Tezin Türü: Doktora
Tezin Yürütüldüğü Kurum: Yıldız Teknik Üniversitesi, Fen Bilimleri Enstitüsü, Bilgisayar Mühendisliği, Türkiye
Tezin Onay Tarihi: 2023
Tezin Dili: Türkçe
Öğrenci: Mehmet Korkmaz
Asıl Danışman (Eş Danışmanlı Tezler İçin): Banu Diri
Eş Danışman: Özgür Koray Şahingöz
Özet:
The use of technological devices and the internet makes our daily lives
much easier. The cyber world has expanded with this ease, reaching large masses
with widespread internet use. Attackers targeting this large audience
manipulate them with a technique called phishing attack, with a content that is
important and urgent, and direct them to make the wrong decision as the weakest
link. In this way, it is aimed to steal some sensitive information such as user
identities, passwords, bank account and credit card numbers. Informing users
against these attacks and developing artificial intelligence-supported phishing
detection systems are effective solutions to protect users. Today, effective
defense systems are being created with studies in the field of machine learning
and deep learning. The working logic of these systems is based on detecting
phishing websites by analyzing their URL addresses, content, or both. While
these systems generally focus on URL analysis, there are a limited number of
content analysis systems and a limited number of systems that combine URL and
content analysis. In systems where URL and content analysis are done together,
it works on feature concatenation. In URL analysis-based approaches, a dataset
consisting of 14,782,355 data, including 11,720,749 legitimate and 3,061,606
phishing URLs, was created in this thesis for better learning of the model.
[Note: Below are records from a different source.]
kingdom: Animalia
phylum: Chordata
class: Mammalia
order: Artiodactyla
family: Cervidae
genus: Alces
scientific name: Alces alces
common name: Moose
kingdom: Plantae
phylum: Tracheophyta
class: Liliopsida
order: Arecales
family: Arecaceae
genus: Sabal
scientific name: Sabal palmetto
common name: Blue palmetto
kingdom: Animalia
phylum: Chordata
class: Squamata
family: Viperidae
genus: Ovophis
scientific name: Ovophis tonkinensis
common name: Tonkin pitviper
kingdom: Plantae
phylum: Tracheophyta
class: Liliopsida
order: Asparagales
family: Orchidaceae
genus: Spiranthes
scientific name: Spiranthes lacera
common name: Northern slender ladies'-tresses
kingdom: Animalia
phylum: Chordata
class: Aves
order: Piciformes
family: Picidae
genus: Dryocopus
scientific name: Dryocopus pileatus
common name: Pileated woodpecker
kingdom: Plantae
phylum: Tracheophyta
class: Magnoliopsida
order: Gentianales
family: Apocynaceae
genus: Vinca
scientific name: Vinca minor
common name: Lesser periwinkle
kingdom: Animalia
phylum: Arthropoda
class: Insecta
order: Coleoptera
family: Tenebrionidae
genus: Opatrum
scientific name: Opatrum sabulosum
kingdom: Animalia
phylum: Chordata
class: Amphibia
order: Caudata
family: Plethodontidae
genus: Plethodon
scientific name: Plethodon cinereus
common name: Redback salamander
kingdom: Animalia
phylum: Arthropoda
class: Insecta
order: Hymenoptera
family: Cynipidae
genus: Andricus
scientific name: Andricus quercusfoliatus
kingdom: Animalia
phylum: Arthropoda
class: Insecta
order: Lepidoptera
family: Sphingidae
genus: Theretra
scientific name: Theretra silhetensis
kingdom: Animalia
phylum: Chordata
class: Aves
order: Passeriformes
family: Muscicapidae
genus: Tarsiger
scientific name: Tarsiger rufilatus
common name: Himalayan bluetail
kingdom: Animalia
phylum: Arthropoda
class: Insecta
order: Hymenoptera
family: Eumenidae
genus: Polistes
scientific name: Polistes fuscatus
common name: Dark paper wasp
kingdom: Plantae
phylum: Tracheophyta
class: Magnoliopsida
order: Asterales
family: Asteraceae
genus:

There are two sub-datasets within this dataset. One of them is the high-risk
URL dataset with 113,189 legitimate and 113,189 phishing URLs. The other is the
high-risk content dataset, which contains 45,631 legitimate and 36,123 phishing
URLs and their content. Thus, we have contributed to the literature by first
creating a dataset of this size and characteristics.
A series of experiments were conducted on these datasets using deep
learning models and five-fold cross-validation within the scope of URL,
content, URL and content analysis based approach. In these experiments, in the GDNN-CNN model, which is a
combination of GDNN which we named and CNN models, automatic and 73 manual
features were combined within the scope of URL analysis and an accuracy rate of
99.05% was achieved. Within the scope of the content analysis-based approach,
the DNN model trained with 57 manually generated features in the high-risk
content dataset, which is one of the sub-datasets, achieved an accuracy rate of
94.07%. One of the main objectives of this thesis is to develop a hybrid system
that analyzes both URLs and content. This approach, which we call a two-stage
hybrid phishing detection system, is designed as follows: The suspected
phishing attack is first evaluated according to the URL analysis approach and
then, if the website is active, according to the content analysis approach. The
decision maker mechanism developed in this system works as follows: If the
result is predicted as phishing according to URL analysis, the result is
phishing. If the result is predicted as legitimate according to the URL
analysis, the content is searched, and if it is not found, the result of the
URL analysis again determines the result. If content is found, the result is
determined by looking at the ratio of URL and content analysis prediction
result. As a result of a series of experiments, a system is proposed in which
it is more appropriate to use the GDNN-CNN model in the first stage and the DNN model
in the second stage. In the experiments conducted on the high-risk content
dataset from the sub-datasets, the accuracy rates obtained according to the
proposed system were improved by 2.34% according to URL analysis and 4.33%
according to content analysis. In the experimental studies conducted on the
dataset we created within the scope of big data, the 99.05% accuracy rate
obtained within the scope of URL analysis was improved by 0.01% with the hybrid
approach and reached 99.06%. In addition, the false negative rate and error
rate were improved by 0.01%. When this seemingly low improvement is examined in
detail, it is seen that the two-stage hybrid phishing attack detection system
is 70.23% better at detecting URLs that are not detected in URL analysis but
are analyzed for content, if any. As a result, the proposed approach will work
as an effective phishing attack detection system as it will encounter more
phishing website content when run in real life.